++++ Texto do exercício ++++

Se tu quiseres formar uma família bem constituída, que te dê alegria e realização, então, "não passes o carro à frente dos bois". A tua futura família começa a ser bem edificada no teu namoro, não vivendo nele a vida sexual para não estragar os teus alicerces. É preciso dizer aqui que a parte que mais sofre com a vida sexual fora de lugar, é a mulher. A jovem, na sua psicologia feminina, não esquece os menores detalhes da sua vida amorosa. Ela guarda a data do primeiro encontro, o primeiro presente, etc...; será que ela vai esquecer a primeira relação sexual? É claro que não!
A vida sexual de um casal não pode ser começada de qualquer jeito, às vezes dentro de um carro numa rua escura. Além do mais, quando o namoro termina, as marcas que o sexo deixou ficam no corpo da mulher para sempre. Para o rapaz tudo é mais fácil. Então, como é que tu queres exigir da tua namorada o seu corpo, se tu não tens um compromisso de vida assumido com ela, para sempre. Não é justo nem lícito exigir o corpo de uma mulher antes de colocar uma aliança - prova de amor e de fidelidade - na tua mão esquerda. O namoro é o tempo de conhecer o coração do outro, e não o seu corpo; é o momento de explorar a sua alma, e não o seu físico. Para tudo há a hora certa, onde as coisas acontecem com equilíbrio e com as bênçãos de Deus. Espera a hora do casamento, e então poderás viver a vida sexual por muitos anos e com a consciência em paz, certo de que não vais complicar a tua vida, a da tua namorada, e nem mesmo a da criança inocente.
A melhor proposta para o namoro é uma vida de castidade, que é a melhor preparação para o casamento. Sem dúvida, um casal de namorados que souber aguardar a hora do casamento para viver a vida sexual, é um casal que exercitou o autocontrole das paixões e saberá ser fiel um ao outro na vida conjugal.
Também os noivos não estão aptos ainda para a vida sexual.

++++ Linhas registadas ++++

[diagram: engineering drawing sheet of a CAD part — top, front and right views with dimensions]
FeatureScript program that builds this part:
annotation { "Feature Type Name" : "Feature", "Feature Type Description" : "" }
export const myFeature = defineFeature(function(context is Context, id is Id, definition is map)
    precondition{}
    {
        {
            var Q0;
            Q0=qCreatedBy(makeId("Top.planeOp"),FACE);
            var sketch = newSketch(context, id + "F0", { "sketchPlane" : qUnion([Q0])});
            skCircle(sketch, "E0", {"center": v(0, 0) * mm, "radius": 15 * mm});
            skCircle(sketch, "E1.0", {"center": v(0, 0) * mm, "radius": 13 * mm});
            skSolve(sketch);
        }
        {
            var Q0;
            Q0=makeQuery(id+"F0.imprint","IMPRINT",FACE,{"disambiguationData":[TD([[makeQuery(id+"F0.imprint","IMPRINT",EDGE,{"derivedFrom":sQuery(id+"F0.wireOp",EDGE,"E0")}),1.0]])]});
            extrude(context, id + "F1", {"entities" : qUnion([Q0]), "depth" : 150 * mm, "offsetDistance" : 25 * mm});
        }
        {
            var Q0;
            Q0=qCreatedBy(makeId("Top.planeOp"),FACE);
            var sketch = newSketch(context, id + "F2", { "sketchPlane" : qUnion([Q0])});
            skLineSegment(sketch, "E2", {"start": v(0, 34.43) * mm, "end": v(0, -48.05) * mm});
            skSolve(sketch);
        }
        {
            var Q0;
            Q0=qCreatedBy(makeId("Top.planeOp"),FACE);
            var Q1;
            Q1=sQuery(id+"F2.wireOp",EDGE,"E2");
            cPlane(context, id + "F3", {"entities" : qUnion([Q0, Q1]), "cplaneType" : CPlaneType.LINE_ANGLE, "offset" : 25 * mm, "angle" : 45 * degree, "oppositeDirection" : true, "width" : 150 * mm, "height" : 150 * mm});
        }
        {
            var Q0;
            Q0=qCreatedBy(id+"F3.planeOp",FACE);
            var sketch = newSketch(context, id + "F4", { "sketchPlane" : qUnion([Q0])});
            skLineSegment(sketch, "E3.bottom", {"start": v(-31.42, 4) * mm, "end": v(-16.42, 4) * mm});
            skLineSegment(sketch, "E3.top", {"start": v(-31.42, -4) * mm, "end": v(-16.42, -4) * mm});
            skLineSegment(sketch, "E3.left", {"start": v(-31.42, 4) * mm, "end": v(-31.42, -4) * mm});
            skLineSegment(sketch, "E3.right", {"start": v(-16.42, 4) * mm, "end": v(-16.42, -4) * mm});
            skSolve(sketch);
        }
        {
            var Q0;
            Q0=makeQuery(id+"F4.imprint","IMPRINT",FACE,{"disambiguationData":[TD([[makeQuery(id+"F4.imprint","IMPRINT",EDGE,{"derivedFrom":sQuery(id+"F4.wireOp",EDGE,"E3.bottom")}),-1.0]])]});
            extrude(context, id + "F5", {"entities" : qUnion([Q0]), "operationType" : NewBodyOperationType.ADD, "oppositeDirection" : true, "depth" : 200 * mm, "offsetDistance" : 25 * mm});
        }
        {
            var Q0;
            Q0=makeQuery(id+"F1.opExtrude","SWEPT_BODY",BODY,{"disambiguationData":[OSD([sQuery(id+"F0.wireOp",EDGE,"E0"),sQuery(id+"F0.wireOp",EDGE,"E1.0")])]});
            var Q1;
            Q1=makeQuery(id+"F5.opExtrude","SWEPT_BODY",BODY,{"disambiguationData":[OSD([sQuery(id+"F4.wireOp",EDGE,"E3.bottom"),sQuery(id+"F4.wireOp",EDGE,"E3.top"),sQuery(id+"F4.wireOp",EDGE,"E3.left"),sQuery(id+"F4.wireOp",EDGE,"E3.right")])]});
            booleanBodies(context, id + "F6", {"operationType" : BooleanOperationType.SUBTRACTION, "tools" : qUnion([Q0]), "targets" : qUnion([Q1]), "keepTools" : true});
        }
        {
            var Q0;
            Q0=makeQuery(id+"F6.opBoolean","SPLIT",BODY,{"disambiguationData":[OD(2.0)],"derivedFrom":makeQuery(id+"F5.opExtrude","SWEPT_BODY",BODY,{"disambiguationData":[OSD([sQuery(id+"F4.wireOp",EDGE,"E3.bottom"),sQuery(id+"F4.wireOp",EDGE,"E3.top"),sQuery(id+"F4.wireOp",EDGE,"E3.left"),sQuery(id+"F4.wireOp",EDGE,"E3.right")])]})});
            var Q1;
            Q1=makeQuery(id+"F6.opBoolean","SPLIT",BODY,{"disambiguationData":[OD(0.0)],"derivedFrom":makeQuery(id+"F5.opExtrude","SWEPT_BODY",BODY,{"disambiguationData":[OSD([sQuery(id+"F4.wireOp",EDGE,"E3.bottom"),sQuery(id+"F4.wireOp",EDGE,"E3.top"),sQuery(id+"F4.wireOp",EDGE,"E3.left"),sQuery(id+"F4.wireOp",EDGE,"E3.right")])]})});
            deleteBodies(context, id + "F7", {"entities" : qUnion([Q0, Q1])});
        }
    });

++++

- _Tarefa proposta_
Copia fielmente o trecho do texto sobre o namoro que vai de "A melhor proposta" até "a vida sexual.".

- _A tua resposta_
A melhor proposta para o namoro é uma vida de castidade, que é a melhor preparação para o casamento. Sem dúvida, um casal de namorados que souber aguardar a hora do casamento para viver a vida sexual, é um casal que exercitou o autocontrole das paixões e saberá ser fiel um ao outro na vida conjugal.
Também os noivos não estão aptos ainda para a vida sexual.